### WORK REQUEST
All lines in the entries below that hold "September" make up the answer.

### SUPPLIED DATA
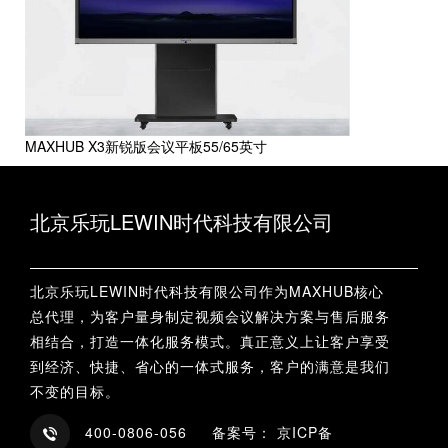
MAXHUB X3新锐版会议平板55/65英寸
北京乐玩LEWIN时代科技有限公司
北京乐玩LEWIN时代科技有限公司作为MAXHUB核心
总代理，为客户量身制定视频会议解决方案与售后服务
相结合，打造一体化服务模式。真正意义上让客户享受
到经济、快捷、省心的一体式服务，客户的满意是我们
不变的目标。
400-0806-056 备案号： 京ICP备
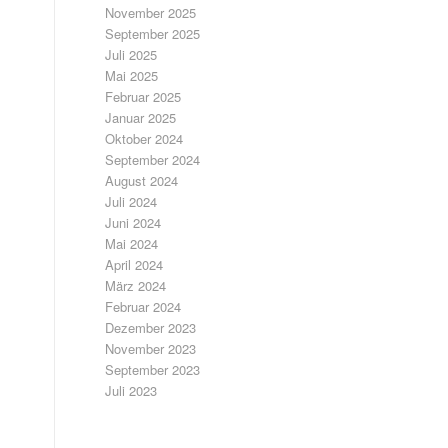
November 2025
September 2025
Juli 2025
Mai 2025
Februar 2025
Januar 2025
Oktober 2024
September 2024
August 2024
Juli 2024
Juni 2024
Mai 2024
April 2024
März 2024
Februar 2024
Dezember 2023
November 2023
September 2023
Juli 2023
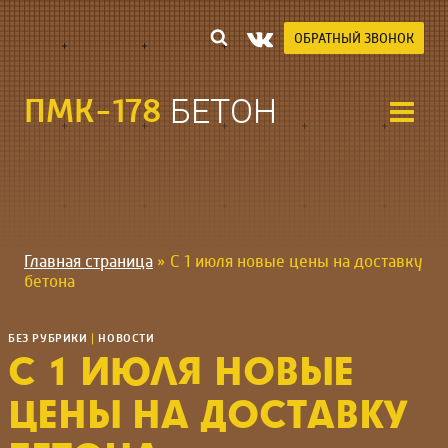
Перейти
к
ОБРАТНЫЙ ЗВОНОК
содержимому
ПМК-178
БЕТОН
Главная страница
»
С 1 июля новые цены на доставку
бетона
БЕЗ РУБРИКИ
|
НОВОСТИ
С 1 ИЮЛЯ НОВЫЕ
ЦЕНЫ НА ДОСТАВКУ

--

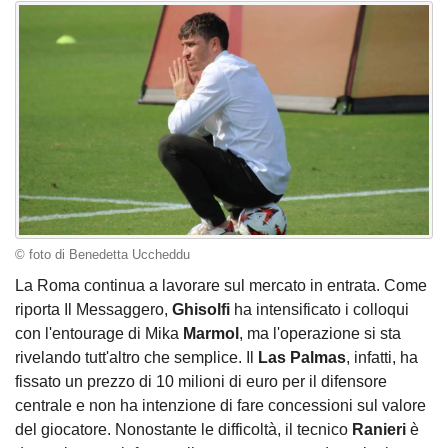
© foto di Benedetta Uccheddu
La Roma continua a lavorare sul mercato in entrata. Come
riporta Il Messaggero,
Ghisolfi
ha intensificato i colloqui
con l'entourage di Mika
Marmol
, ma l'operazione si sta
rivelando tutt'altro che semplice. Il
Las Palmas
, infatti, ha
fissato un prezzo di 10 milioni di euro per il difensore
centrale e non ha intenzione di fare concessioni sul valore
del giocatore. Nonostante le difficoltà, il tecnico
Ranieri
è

...

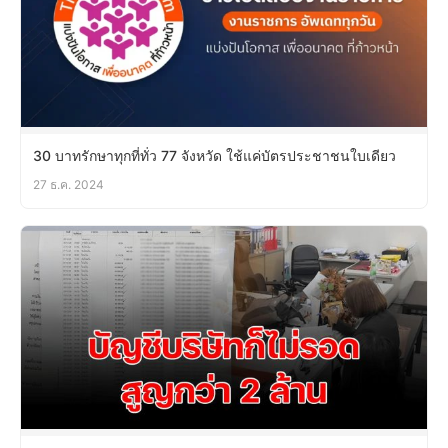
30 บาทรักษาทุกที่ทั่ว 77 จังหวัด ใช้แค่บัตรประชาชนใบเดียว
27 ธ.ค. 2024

### TASK ANSWER
September 2025
September 2024
September 2023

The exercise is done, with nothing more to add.